Re: [PATCH v17 092/116] KVM: TDX: Handle TDX PV HLT hypercall

Isaku Yamahata <isaku.yamahata@xxxxxxxxxxxxxxx> · Tue, 9 Jan 2024 09:36:27 -0800



On Tue, Jan 09, 2024 at 08:21:13AM -0800,
Sean Christopherson <seanjc@xxxxxxxxxx> wrote:

> On Mon, Jan 08, 2024, Chao Gao wrote:
> > On Fri, Jan 05, 2024 at 03:05:12PM -0800, Sean Christopherson wrote:
> > >On Tue, Nov 07, 2023, isaku.yamahata@xxxxxxxxx wrote:
> > >> From: Isaku Yamahata <isaku.yamahata@xxxxxxxxx>
> > >> 
> > >> Wire up TDX PV HLT hypercall to the KVM backend function.
> > >> 
> > >> Signed-off-by: Isaku Yamahata <isaku.yamahata@xxxxxxxxx>
> > >> ---
> > >>  arch/x86/kvm/vmx/tdx.c | 42 +++++++++++++++++++++++++++++++++++++++++-
> > >>  arch/x86/kvm/vmx/tdx.h |  3 +++
> > >>  2 files changed, 44 insertions(+), 1 deletion(-)
> > >> 
> > >> diff --git a/arch/x86/kvm/vmx/tdx.c b/arch/x86/kvm/vmx/tdx.c
> > >> index 3a1fe74b95c3..4e48989d364f 100644
> > >> --- a/arch/x86/kvm/vmx/tdx.c
> > >> +++ b/arch/x86/kvm/vmx/tdx.c
> > >> @@ -662,7 +662,32 @@ void tdx_vcpu_load(struct kvm_vcpu *vcpu, int cpu)
> > >>  
> > >>  bool tdx_protected_apic_has_interrupt(struct kvm_vcpu *vcpu)
> > >>  {
> > >> -	return pi_has_pending_interrupt(vcpu);
> > >> +	bool ret = pi_has_pending_interrupt(vcpu);
> > >> +	struct vcpu_tdx *tdx = to_tdx(vcpu);
> > >> +
> > >> +	if (ret || vcpu->arch.mp_state != KVM_MP_STATE_HALTED)
> > >> +		return true;
> > >> +
> > >> +	if (tdx->interrupt_disabled_hlt)
> > >> +		return false;
> > >> +
> > >> +	/*
> > >> +	 * This is for the case where the virtual interrupt is recognized,
> > >> +	 * i.e. set in vmcs.RVI, between the STI and "HLT".  KVM doesn't have
> > >> +	 * access to RVI and the interrupt is no longer in the PID (because it
> > >> +	 * was "recognized".  It doesn't get delivered in the guest because the
> > >> +	 * TDCALL completes before interrupts are enabled.
> > >> +	 *
> > >> +	 * TDX modules sets RVI while in an STI interrupt shadow.

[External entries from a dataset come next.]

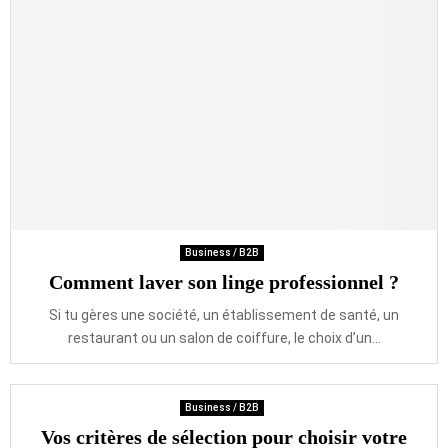
Business / B2B
Comment laver son linge professionnel ?
Si tu gères une société, un établissement de santé, un
restaurant ou un salon de coiffure, le choix d’un...
Business / B2B
Vos critères de sélection pour choisir votre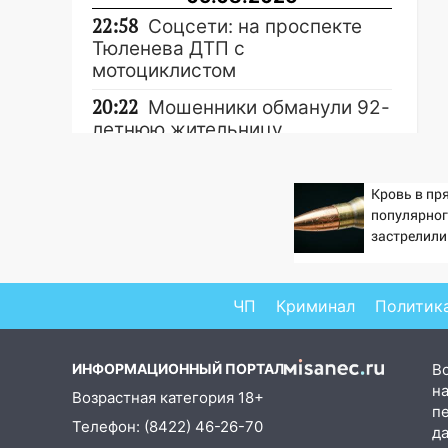
22:58
Соцсети: на проспекте
Тюленева ДТП с
мотоциклистом
20:22
Мошенники обманули 92-
летнюю жительницу
Ульяновской области
19:14
Житель Ульяновской
Кровь в пр
Другие новости
области подвез троих
популярног
незнакомцев на трассе и
застрелили
заработал уголовное дело
18:14
Прогноз погоды на 6
ЧП
Криминал
Политик
августа в Ульяновской области
18:00
Мотофристайл, рок и
ИНФОРМАЦИОННЫЙ ПОРТАЛ
В
силовой экстрим: в Ульяновске
на
пройдет большой фестиваль
Возрастная категория 18+
п
«Наше время»
Телефон: (8422) 46-26-70
д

> > >> +	 * - TDExit(typically TDG.VP.VMCALL<HLT>) from the guest to TDX module.
> > >> +	 *   The interrupt shadow at this point is gone.

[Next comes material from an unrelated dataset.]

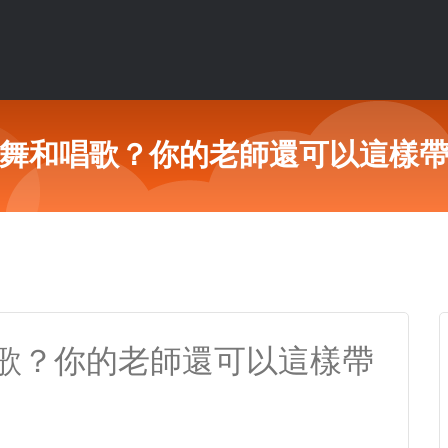
舞和唱歌？你的老師還可以這樣
歌？你的老師還可以這樣帶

> > >> +	 * - It knows that there is an interrupt that can be delivered
> > >> +	 *   (RVI > PPR && EFLAGS.IF=1, the other conditions of 29.2.2 don't
> > >> +	 *    matter)
> > >> +	 * - It forwards the TDExit nevertheless, to a clueless hypervisor that
> > >> +	 *   has no way to glean either RVI or PPR.
> > >
> > >WTF.  Seriously, what in the absolute hell is going on.  I reported this internally
> > >four ***YEARS*** ago.  This is not some obscure theoretical edge case, this is core
> > >functionality and it's completely broken garbage.
> > >
> > >NAK.  Hard NAK.  Fix the TDX module, full stop.
> > >
> > >Even worse, TDX 1.5 apparently _already_ has the necessary logic for dealing with
> > >interrupts that are pending in RVI when handling NESTED VM-Enter.  Really!?!?!

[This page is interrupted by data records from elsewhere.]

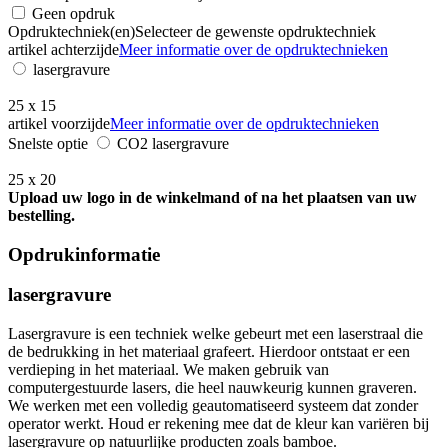
Geen opdruk
Opdruktechniek(en)
Selecteer de gewenste opdruktechniek
artikel achterzijde
Meer informatie over de opdruktechnieken
lasergravure
25 x 15
artikel voorzijde
Meer informatie over de opdruktechnieken
Snelste optie
CO2 lasergravure
25 x 20
Upload uw logo in de winkelmand of na het plaatsen van uw
bestelling.
Opdrukinformatie
lasergravure
Lasergravure is een techniek welke gebeurt met een laserstraal die
de bedrukking in het materiaal grafeert. Hierdoor ontstaat er een
verdieping in het materiaal. We maken gebruik van
computergestuurde lasers, die heel nauwkeurig kunnen graveren.
We werken met een volledig geautomatiseerd systeem dat zonder
operator werkt. Houd er rekening mee dat de kleur kan variëren bij
lasergravure op natuurlijke producten zoals bamboe.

> > >Y'all went and added nested virtualization support of some kind, but can't find
> > >the time to get the basics right?
> > 
> > We actually fixed the TDX module. See 11.9.5. Pending Virtual Interrupt
> > Delivery Indication in TDX module 1.5 spec [1]
> > 
> >   The host VMM can detect whether a virtual interrupt is pending delivery to a
> >   VCPU in the Virtual APIC page, using TDH.VP.RD to read the VCPU_STATE_DETAILS
> >   TDVPS field.
> >   
> >   The typical use case is when the guest TD VCPU indicates to the host VMM, using
> >   TDG.VP.VMCALL, that it has no work to do and can be halted. The guest TD is
> >   expected to pass an “interrupt blocked” flag. The guest TD is expected to set
> >   this flag to 0 if and only if RFLAGS.IF is 1 or the TDCALL instruction that
> >   invokes TDG.VP.VMCALL immediately follows an STI instruction. If the “interrupt
> >   blocked” flag is 0, the host VMM can determine whether to re-schedule the guest
> >   TD VCPU based on VCPU_STATE_DETAILS.
> > 
> > Isaku, this patch didn't read VCPU_STATE_DETAILS. Maybe you missed something
> > during rebase? Regarding buggy_hlt_workaround, do you aim to avoid reading
> > VCPU_STATE_DETAILS as much as possible (because reading it via SEAMCALL is
> > costly, ~3-4K cycles)? 
> 
> *sigh*  Why only earth doesn't the TDX module simply compute VMXIP on TDVMCALL?
> It's literally one bit and one extra VMREAD.  There are plenty of register bits
> available, and I highly doubt ~20 cycles in the TDVMCALL path will be noticeable,
> let alone problematic.  Such functionality could even be added on top in a TDX
> module update, and Intel could even bill it as a performance optimization.
> 
> Eating 4k cycles in the HLT path isn't the end of the world, but it's far from
> optimal and it's just so incredibly wasteful.  I wouldn't be surprised if the
> latency is measurable for certain workloads, which will lead to guests using
> idle=poll and/or other games being played in the guest.
> 
> And AFAICT, the TDX module doesn't support HLT passthrough, so fully dedicated
> CPUs can't even mitigate the pain that way.
> 
> Anyways, regarding the "workaround", my NAK stands.  It has bad tradeoffs of its
> own, e.g. will result in spurious wakeups, and can't possibly work for VMs with
> passthrough devices.  Not to mention that the implementation has several races
> and false positives.

I'll drop the last part and use TDH.VP.RD(VCPU_STATE_DETAILS) with TDX 1.5.
-- 
Isaku Yamahata <isaku.yamahata@xxxxxxxxxxxxxxx>>